Quantification of Scx and Sox9 expression by qPCR in cultured Gli1-lineage cells between control and CKO mice. Left panel: cells treated with TGFβ, right panel: cells treated with hedgehog agonist (HhAg). TbR2 deletion impaired TGFβ-induced Scx expression and HhAg-induced Sox9 expression in Gli1-lineage cultured cells. Statistically significant effects of genotype and time were determined by two factor ANOVA.

Figure 6.. TGFβ induced non-canonical pathways in Gli1-lineage cells.

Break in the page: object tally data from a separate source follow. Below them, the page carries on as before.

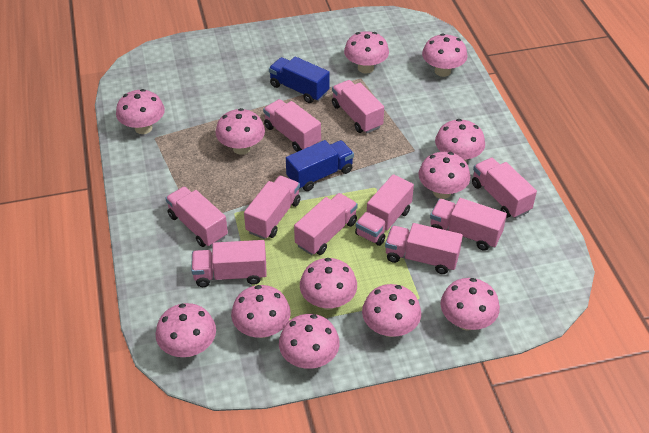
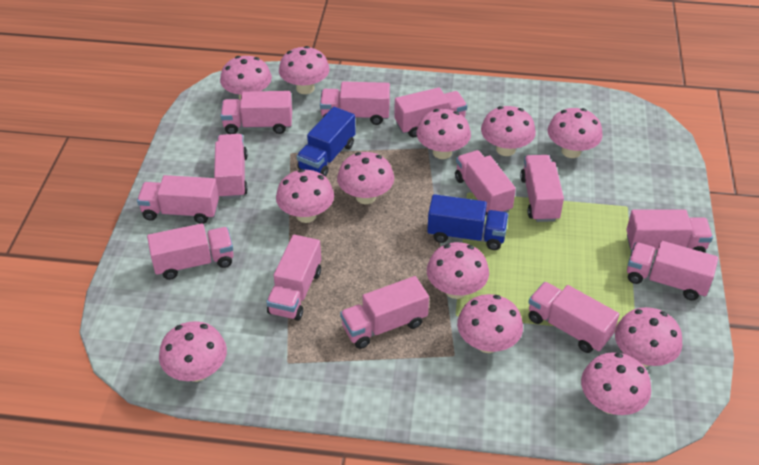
pink truck: 10 -> 13

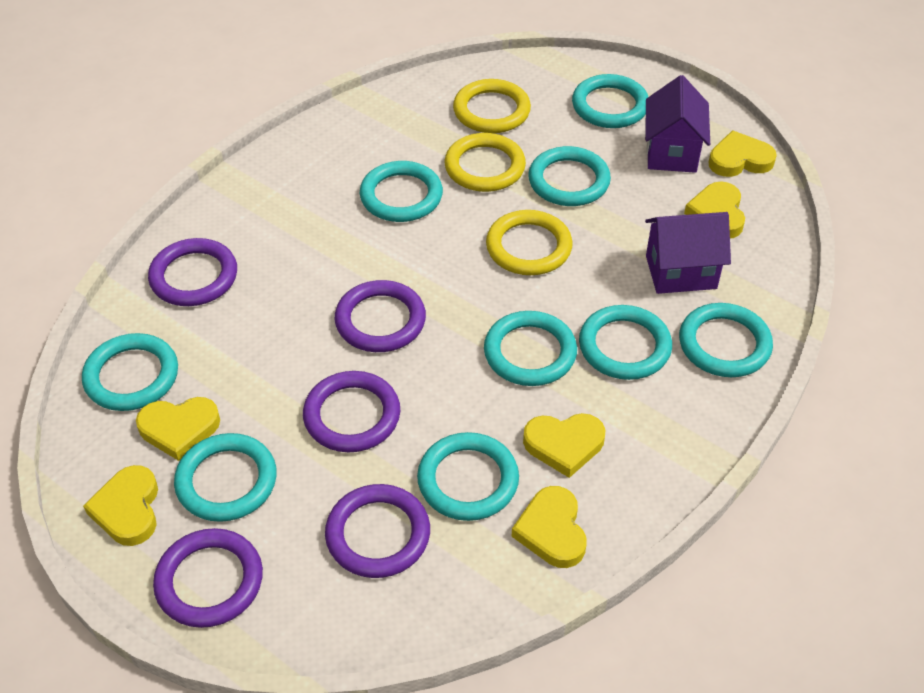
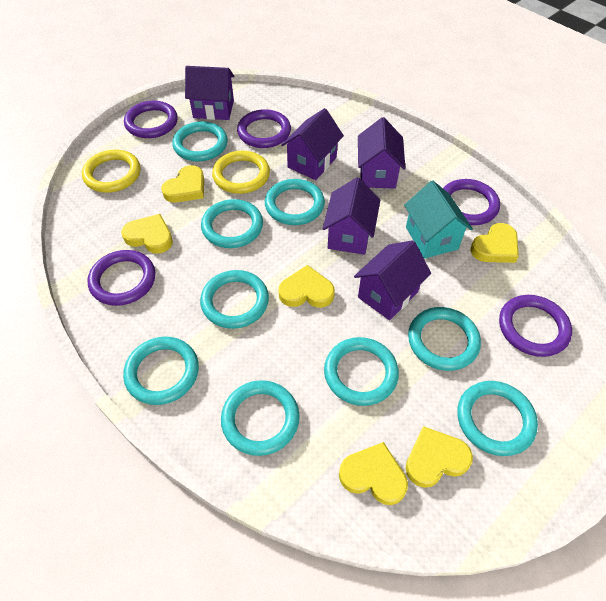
purple house: 2 -> 5
turquoise house: 0 -> 1
yellow ring: 3 -> 2

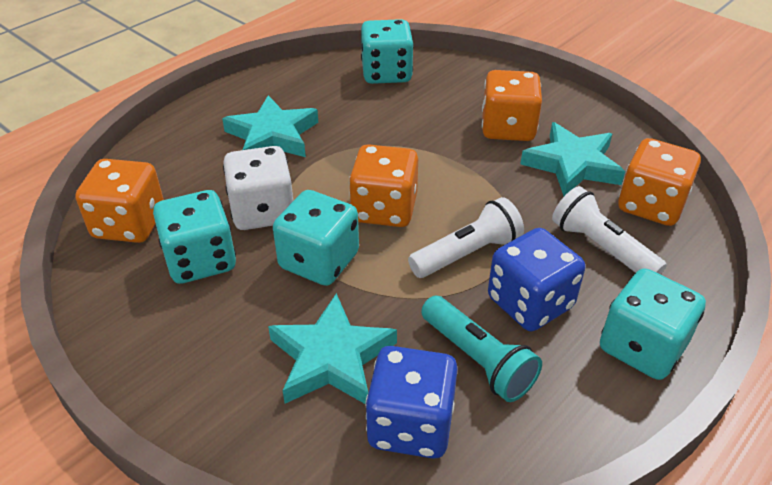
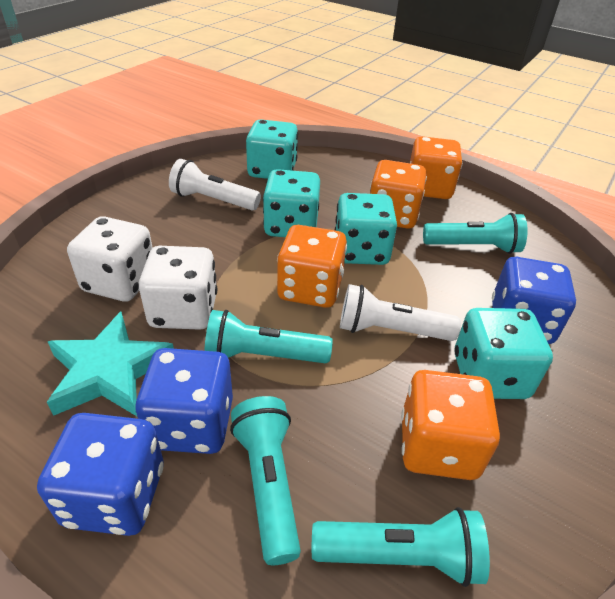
blue dice: 2 -> 3
turquoise flashlight: 1 -> 4
turquoise star: 3 -> 1
white dice: 1 -> 2

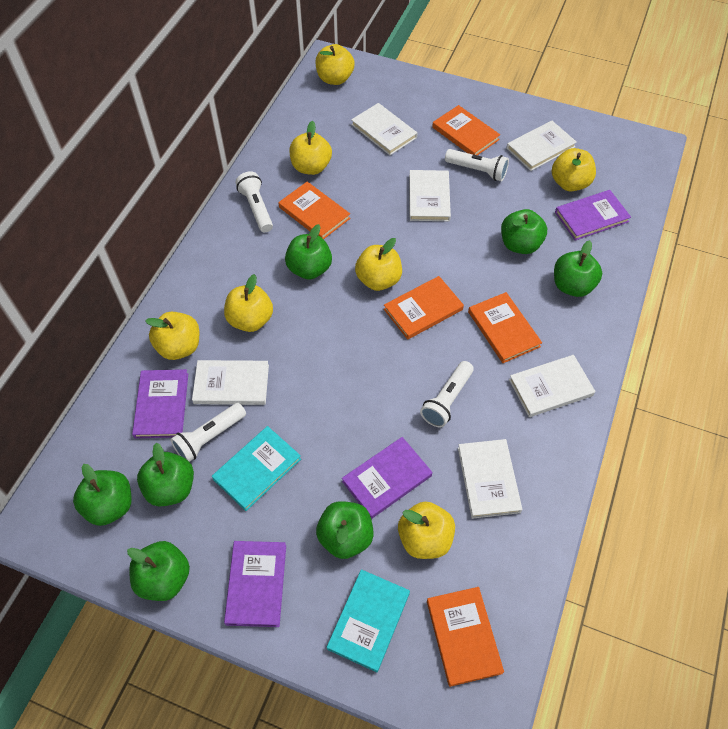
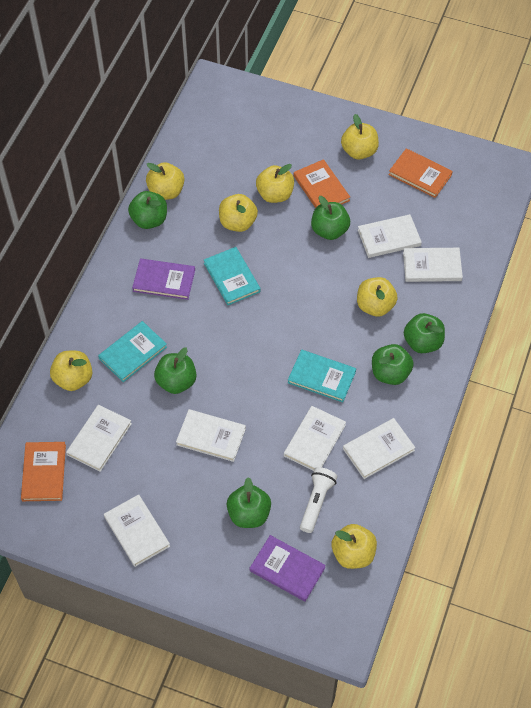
green apple: 7 -> 6
orange book: 5 -> 3
purple book: 4 -> 2
turquoise book: 2 -> 3
white book: 6 -> 7
white flashlight: 4 -> 1

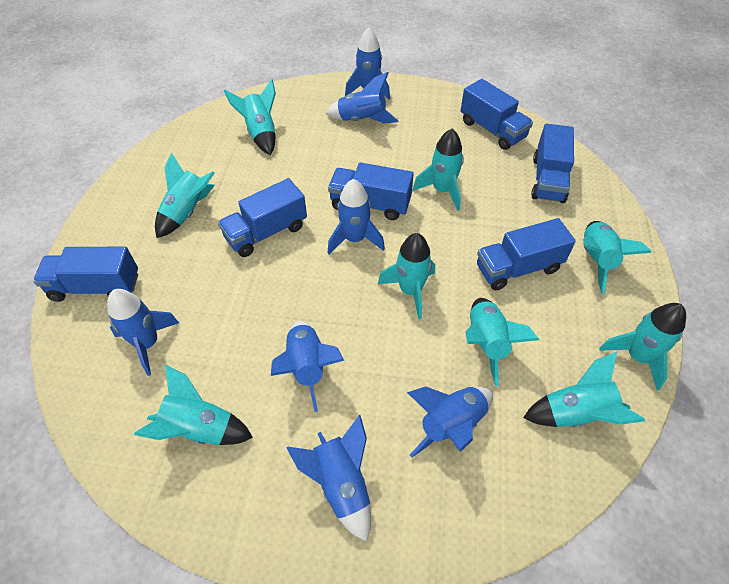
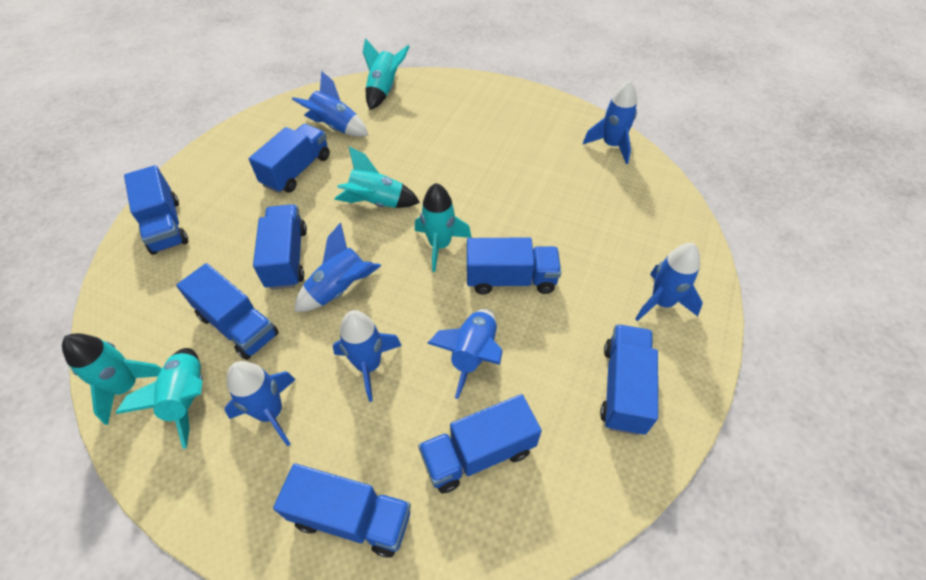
blue truck: 6 -> 8
turquoise rocket: 9 -> 5

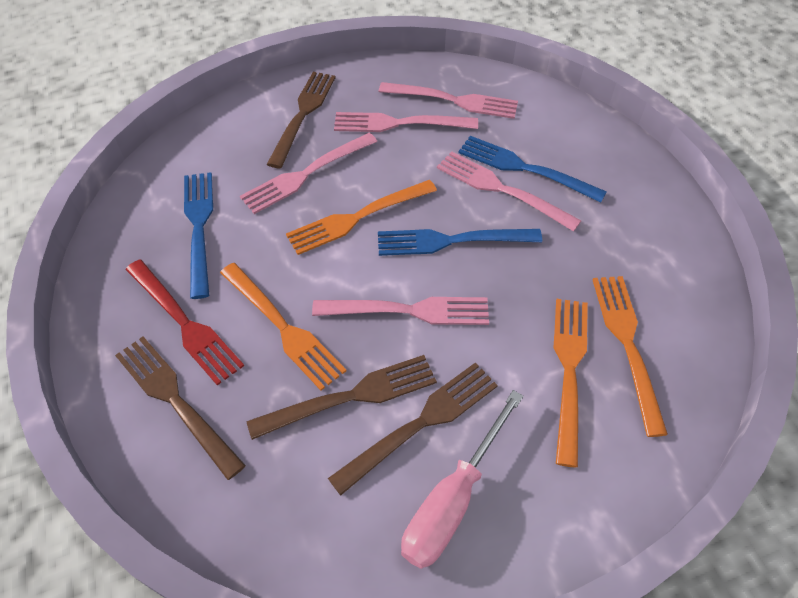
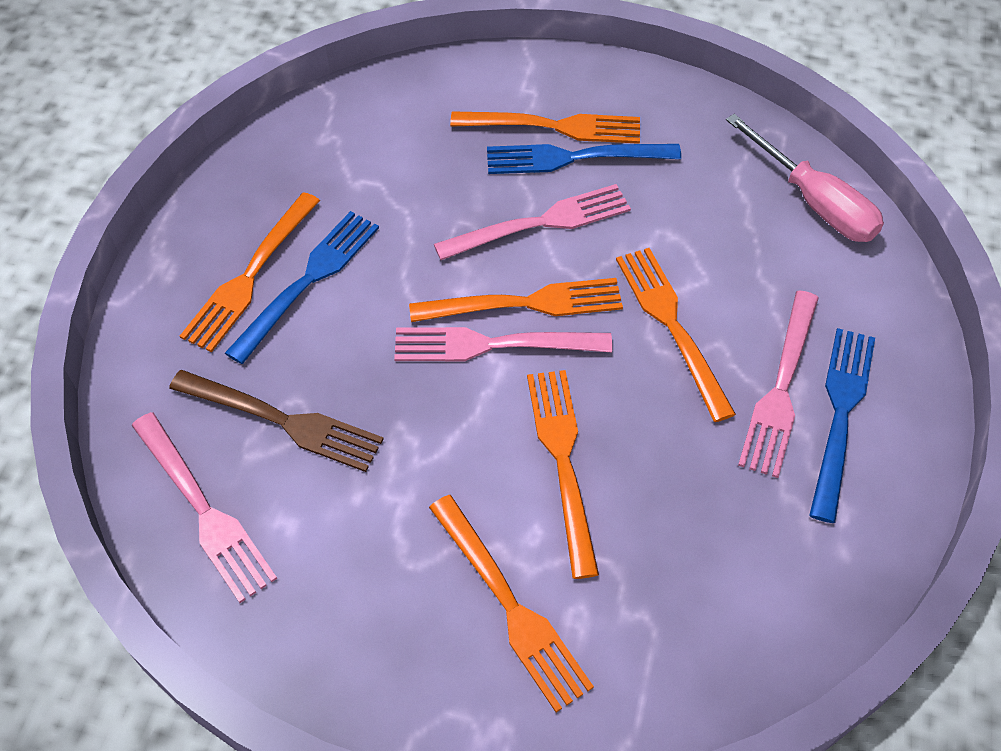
brown fork: 4 -> 1
orange fork: 4 -> 6
pink fork: 5 -> 4
red fork: 1 -> 0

(A) Representative western blots for control and CKO Gli1-lineage cells. (B) Quantification of phosphorylated cJun, JNK, p38, and Erk in control and CKO Gli1-lineage cells. Statistical significance for the effect of genotype and time was determined by two factor ANOVA. (C) Immunofluorescent staining of p-cJun (magenta) in Control and CKO supraspinatus tendon entheses. Gli1-lineage cells are GFP+ (green) (bone is on the lower left and tendon is on the upper left of the sections; positive cells indicated by arrowheads; scale bars = 50 μm.

Figure 7.. Identification of Smad4 binding site on Scx enhancer.

(A) Three potential Smad4 binding sites in the mouse Scx locus, as predicted by Promo software. (B) Time-dependent Smad4 binding to 3 potential sites. (C) Comparison of TGFβ induced Smad4 binding to 4.9 kb Scx enhancer between control and CKO cells.